- **Directions**: Please list every line in the rows below that contains the word "hidhni".

- **Stored data entries**:
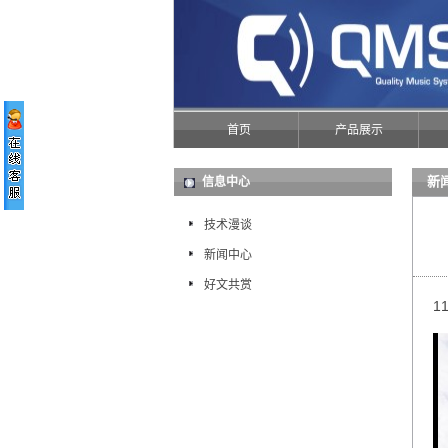
首页
产品展示
新
信息中心
技术漫谈
新闻中心
好文共赏
1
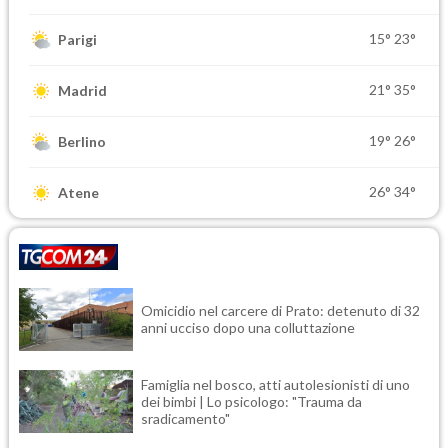
15°
23°
Parigi
21°
35°
Madrid
19°
26°
Berlino
26°
34°
Atene
Omicidio nel carcere di Prato: detenuto di 32
anni ucciso dopo una colluttazione
Famiglia nel bosco, atti autolesionisti di uno
dei bimbi | Lo psicologo: "Trauma da
sradicamento"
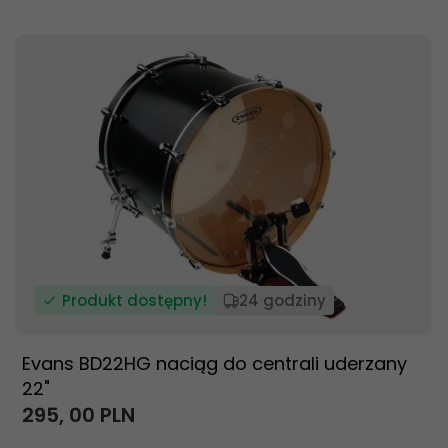
Produkt dostępny!
24 godziny
Evans BD22HG naciąg do centrali uderzany
22"
295,
00
PLN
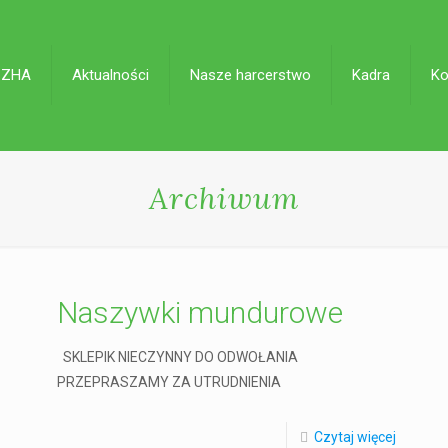
 ZHA
Aktualności
Nasze harcerstwo
Kadra
Ko
Archiwum
Naszywki mundurowe
SKLEPIK NIECZYNNY DO ODWOŁANIA
PRZEPRASZAMY ZA UTRUDNIENIA
Czytaj więcej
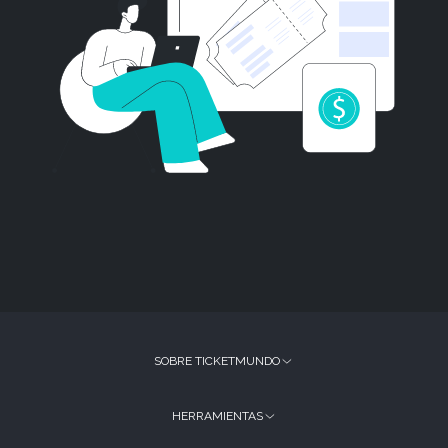
SOBRE TICKETMUNDO
HERRAMIENTAS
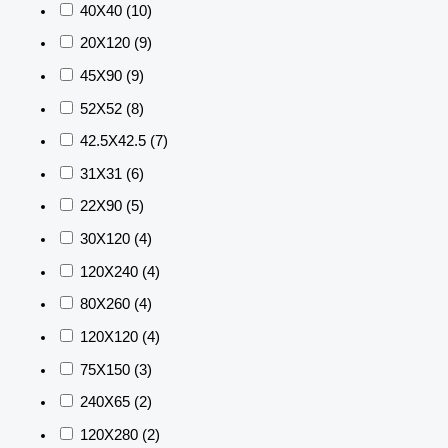
40X40
(10)
20X120
(9)
45X90
(9)
52X52
(8)
42.5X42.5
(7)
31X31
(6)
22X90
(5)
30X120
(4)
120X240
(4)
80X260
(4)
120X120
(4)
75X150
(3)
240X65
(2)
120X280
(2)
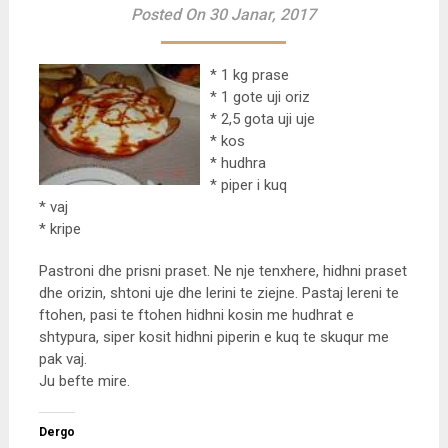
Posted On 30 Janar, 2017
* 1 kg prase
* 1 gote uji oriz
* 2,5 gota uji uje
* kos
* hudhra
* piper i kuq
* vaj
* kripe
Pastroni dhe prisni praset. Ne nje tenxhere, hidhni praset
dhe orizin, shtoni uje dhe lerini te ziejne. Pastaj lereni te
ftohen, pasi te ftohen hidhni kosin me hudhrat e
shtypura, siper kosit hidhni piperin e kuq te skuqur me
pak vaj.
Ju befte mire.
Dergo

- **Output of the exercise**:
Pastroni dhe prisni praset. Ne nje tenxhere, hidhni praset
ftohen, pasi te ftohen hidhni kosin me hudhrat e
shtypura, siper kosit hidhni piperin e kuq te skuqur me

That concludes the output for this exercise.